Heidegger in Sein und Zeit così come negli scritti successivi, e nella Introduzione alla metafisica, insiste sull’errore metafisico della Seinsvergessenheit (oblìo dell’essere) e della mancata comprensione dell’essere. Non è solo una questione squisitamente filosofica, ma ha delle conseguenze dirette sullo stesso modo di essere dell’esserci, sulla nostra vita. L’opera di Heidegger non si muove così unicamente in un campo prettamente filosofico, bensì intende inaugurare un nuovo modo di considerare la filosofia muovendo dalle conseguenze pratiche, oggi visibili nella società umanamente deteriorata. Il suo pensiero abbraccia, se si possono considerare così, dei risvolti sociali (odierni) ampli. Così come da lui espresso nel Detto di Anassimandro, il nostro essere oggi è espressione finale, è tramonto di un Occidente, il cui destino si accompagnava all’errore metafisico. Secondo il detto ogni cosa sorge e perisce, tornando da dove essa era venuta, con un rimando alla giustizia che in questo tempo ha da compiersi:

Ma da ciò da cui per le cose è la generazione, sorge anche la dissoluzione verso di esso, secondo il necessario; esse si rendono infatti reciproca giustizia  e ammenda per l’ingiustizia, secondo l’ordine del tempo.*

Alla ciclicità delle cose che nascono e periscono, si va ad aggiungere una sorta di punizione che a tempo debito può ristabilire un ordine perso. In questo rapporto di nascita e morte, giustizia e ingiustizia che in un tempo preciso seguono il corso naturale delle cose, sembra riaffiorare la stessa ciclicità che Nietzsche ha definito l’eterno ritorno del sempre uguale, della parabola che ascende verso l’alto per poi tornare nuovamente verso il basso e di nuovo risalire. La sera che sta scendendo sull’Occidente è la notte in cui, per Nietzsche, tutti i valori vanno in frantumi, si distruggono.

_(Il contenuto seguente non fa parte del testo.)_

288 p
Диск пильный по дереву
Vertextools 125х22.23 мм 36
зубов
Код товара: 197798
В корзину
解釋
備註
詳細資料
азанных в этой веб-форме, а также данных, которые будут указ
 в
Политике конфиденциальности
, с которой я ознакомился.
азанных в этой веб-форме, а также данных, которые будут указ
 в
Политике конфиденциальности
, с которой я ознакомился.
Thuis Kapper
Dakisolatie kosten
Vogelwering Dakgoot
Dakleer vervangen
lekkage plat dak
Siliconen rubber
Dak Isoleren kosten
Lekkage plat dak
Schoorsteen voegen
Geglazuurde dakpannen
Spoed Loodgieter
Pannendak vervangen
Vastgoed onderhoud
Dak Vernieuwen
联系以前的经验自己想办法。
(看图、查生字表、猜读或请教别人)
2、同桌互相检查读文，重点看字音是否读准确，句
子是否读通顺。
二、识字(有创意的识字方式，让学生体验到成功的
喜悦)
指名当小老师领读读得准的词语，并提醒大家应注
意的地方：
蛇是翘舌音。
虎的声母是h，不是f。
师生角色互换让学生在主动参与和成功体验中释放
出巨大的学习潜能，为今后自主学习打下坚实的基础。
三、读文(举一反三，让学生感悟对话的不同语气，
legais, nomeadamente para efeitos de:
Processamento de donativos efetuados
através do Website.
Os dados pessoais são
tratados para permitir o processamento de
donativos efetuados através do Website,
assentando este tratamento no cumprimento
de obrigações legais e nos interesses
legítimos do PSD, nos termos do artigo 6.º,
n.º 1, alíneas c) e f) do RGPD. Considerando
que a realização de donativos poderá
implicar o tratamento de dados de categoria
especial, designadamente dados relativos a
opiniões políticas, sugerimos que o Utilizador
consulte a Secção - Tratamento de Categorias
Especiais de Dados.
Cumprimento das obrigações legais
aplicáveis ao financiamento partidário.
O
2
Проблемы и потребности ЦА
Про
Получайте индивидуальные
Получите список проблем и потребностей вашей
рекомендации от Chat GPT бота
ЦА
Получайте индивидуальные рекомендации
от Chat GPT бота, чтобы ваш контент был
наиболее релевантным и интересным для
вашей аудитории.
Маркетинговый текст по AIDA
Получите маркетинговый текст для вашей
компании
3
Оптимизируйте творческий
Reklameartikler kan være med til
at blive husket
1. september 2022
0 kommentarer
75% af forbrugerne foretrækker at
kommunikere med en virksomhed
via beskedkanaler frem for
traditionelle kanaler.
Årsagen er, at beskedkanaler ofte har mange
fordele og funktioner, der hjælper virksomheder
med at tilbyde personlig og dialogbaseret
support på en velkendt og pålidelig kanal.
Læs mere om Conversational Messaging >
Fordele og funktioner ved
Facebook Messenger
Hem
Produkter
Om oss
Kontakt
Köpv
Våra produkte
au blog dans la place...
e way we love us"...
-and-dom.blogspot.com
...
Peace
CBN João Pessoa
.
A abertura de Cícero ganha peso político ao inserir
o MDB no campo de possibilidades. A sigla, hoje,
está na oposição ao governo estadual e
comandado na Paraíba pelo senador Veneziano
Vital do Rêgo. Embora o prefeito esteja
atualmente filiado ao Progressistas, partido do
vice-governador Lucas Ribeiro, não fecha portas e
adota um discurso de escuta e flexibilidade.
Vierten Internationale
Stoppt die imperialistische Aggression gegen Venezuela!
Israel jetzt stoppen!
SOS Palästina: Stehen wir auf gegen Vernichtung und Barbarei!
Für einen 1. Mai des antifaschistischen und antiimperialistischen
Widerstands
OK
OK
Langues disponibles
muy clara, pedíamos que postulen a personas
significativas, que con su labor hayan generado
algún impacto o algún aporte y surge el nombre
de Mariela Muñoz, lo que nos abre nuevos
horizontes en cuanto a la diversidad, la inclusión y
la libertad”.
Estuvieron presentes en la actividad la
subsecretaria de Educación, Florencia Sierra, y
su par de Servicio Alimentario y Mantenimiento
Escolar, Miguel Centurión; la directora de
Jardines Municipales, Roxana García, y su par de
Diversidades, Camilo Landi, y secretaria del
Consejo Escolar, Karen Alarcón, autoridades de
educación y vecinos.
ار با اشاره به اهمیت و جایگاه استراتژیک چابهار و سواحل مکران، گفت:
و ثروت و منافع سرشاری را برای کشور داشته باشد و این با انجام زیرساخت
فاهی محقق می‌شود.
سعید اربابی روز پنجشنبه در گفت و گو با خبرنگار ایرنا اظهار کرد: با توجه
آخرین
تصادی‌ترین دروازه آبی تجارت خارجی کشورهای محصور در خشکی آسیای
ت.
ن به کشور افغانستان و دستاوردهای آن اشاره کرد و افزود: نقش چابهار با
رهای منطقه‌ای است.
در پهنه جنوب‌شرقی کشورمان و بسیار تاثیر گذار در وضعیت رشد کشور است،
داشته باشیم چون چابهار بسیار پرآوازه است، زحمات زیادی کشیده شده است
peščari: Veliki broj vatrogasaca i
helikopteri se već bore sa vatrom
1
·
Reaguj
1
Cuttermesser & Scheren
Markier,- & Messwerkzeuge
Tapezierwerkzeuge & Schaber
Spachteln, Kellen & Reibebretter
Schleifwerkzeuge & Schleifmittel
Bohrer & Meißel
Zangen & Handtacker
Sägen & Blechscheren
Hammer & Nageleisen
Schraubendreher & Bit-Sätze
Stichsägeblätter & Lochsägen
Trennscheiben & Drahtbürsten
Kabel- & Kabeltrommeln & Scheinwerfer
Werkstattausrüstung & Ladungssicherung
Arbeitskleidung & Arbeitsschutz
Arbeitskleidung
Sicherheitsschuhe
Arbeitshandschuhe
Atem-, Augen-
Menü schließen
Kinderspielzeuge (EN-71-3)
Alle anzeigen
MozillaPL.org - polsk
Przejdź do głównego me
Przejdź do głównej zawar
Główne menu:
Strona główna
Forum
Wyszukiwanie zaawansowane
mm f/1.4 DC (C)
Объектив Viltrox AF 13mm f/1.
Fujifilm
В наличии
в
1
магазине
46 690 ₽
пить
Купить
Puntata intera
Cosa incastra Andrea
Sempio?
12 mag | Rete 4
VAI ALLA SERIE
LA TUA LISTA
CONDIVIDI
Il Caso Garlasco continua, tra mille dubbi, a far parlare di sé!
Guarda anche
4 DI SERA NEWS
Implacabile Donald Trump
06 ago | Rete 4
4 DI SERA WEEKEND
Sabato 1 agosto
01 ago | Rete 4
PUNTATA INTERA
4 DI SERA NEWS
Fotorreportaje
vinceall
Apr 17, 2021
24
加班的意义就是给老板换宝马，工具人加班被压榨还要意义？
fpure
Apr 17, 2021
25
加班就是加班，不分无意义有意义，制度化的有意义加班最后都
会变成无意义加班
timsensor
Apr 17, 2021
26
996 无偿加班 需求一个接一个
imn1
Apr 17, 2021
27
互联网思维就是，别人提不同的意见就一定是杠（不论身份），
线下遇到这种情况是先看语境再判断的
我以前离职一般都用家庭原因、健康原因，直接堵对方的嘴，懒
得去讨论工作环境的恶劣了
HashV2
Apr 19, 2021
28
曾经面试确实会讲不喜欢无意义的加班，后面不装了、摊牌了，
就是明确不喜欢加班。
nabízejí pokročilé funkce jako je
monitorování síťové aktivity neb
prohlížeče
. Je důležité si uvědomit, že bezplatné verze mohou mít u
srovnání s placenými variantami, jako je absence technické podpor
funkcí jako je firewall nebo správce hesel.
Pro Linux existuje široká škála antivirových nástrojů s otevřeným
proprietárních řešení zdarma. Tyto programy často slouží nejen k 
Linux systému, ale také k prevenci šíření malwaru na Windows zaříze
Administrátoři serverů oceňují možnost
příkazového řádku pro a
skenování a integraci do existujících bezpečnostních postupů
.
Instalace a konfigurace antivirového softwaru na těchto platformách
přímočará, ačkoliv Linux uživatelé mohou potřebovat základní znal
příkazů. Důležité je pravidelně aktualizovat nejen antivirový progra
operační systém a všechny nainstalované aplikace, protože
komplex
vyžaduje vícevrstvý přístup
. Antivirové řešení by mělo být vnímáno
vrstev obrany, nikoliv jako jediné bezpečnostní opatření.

In questo ritorno alle origini, alla primordialità del proprio essere, l’umanità può costruire nuove basi, sempre identiche però, nuovi principi e valori per riformare una cultura che torna a splendere attraverso le luci dell’alba, che fanno da contraltare ai flebili raggi del tramonto serale. Ma ogni sole che sorge è destinato a tornare verso il basso, donde era venuto, parafrasando Anassimandro, e simile al sole che scende verso il basso, ogni nuova cultura sorta tra i più costruttivi valori è già destinata al tramonto suo. Questo il destino dell’Occidente.

*Martin Heidegger, der Spruch der Anaximander, in Holzwege, Klostermann, Frankfurt am Main 1950; tr. it. Il detto di Anassimandro, in Sentieri interrotti.